▶ **WHAT YOU WILL DO**
The output is the lines below from the one with "focal_35mm: 424" through the one with "f_number: 6.3", both included, printed exactly and with no other line.

Records from a dataset:
<<<<

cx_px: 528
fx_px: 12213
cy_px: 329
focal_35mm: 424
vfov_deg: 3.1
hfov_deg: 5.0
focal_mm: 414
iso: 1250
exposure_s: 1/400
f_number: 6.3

>>>>
<<<<

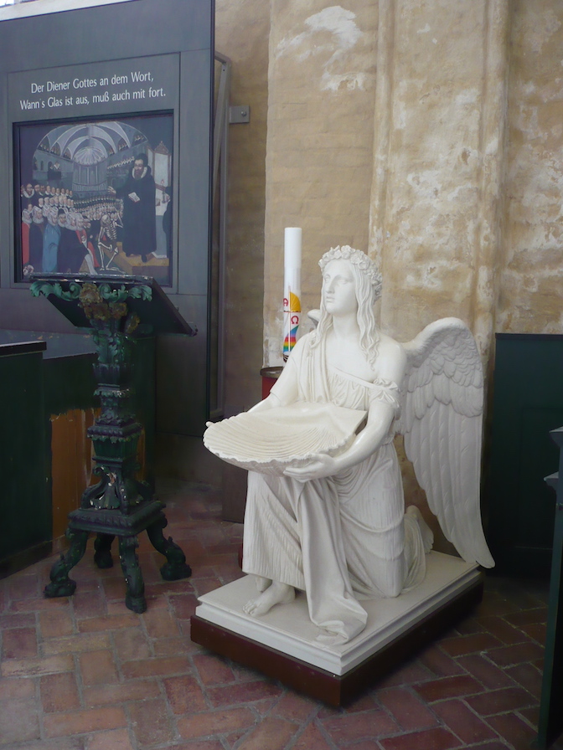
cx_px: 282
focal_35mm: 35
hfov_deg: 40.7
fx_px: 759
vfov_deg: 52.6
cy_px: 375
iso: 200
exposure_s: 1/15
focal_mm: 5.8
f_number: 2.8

>>>>
<<<<

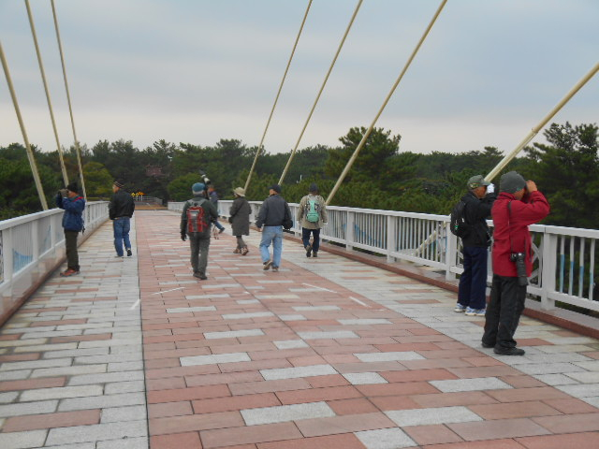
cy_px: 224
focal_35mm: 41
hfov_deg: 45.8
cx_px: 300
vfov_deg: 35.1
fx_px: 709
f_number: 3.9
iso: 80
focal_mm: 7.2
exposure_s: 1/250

>>>>

▶ **RESPONSE BELOW**
focal_35mm: 424
vfov_deg: 3.1
hfov_deg: 5.0
focal_mm: 414
iso: 1250
exposure_s: 1/400
f_number: 6.3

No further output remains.